### PROVIDED INFORMATION

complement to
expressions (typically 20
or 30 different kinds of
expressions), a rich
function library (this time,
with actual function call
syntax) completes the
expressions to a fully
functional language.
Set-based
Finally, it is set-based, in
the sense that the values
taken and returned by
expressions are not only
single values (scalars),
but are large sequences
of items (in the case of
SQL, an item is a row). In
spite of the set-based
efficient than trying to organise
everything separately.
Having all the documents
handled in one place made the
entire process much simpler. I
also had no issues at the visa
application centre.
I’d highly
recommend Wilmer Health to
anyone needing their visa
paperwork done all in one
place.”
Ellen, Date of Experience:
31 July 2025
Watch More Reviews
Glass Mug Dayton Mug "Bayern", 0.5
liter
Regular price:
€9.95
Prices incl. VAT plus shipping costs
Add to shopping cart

### EXERCISE DETAILS
Would you repeat all of the data above, word for word?

### ANSWER FOR THIS EXERCISE
complement to
expressions (typically 20
or 30 different kinds of
expressions), a rich
function library (this time,
with actual function call
syntax) completes the
expressions to a fully
functional language.
Set-based
Finally, it is set-based, in
the sense that the values
taken and returned by
expressions are not only
single values (scalars),
but are large sequences
of items (in the case of
SQL, an item is a row). In
spite of the set-based
efficient than trying to organise
everything separately.
Having all the documents
handled in one place made the
entire process much simpler. I
also had no issues at the visa
application centre.
I’d highly
recommend Wilmer Health to
anyone needing their visa
paperwork done all in one
place.”
Ellen, Date of Experience:
31 July 2025
Watch More Reviews
Glass Mug Dayton Mug "Bayern", 0.5
liter
Regular price:
€9.95
Prices incl. VAT plus shipping costs
Add to shopping cart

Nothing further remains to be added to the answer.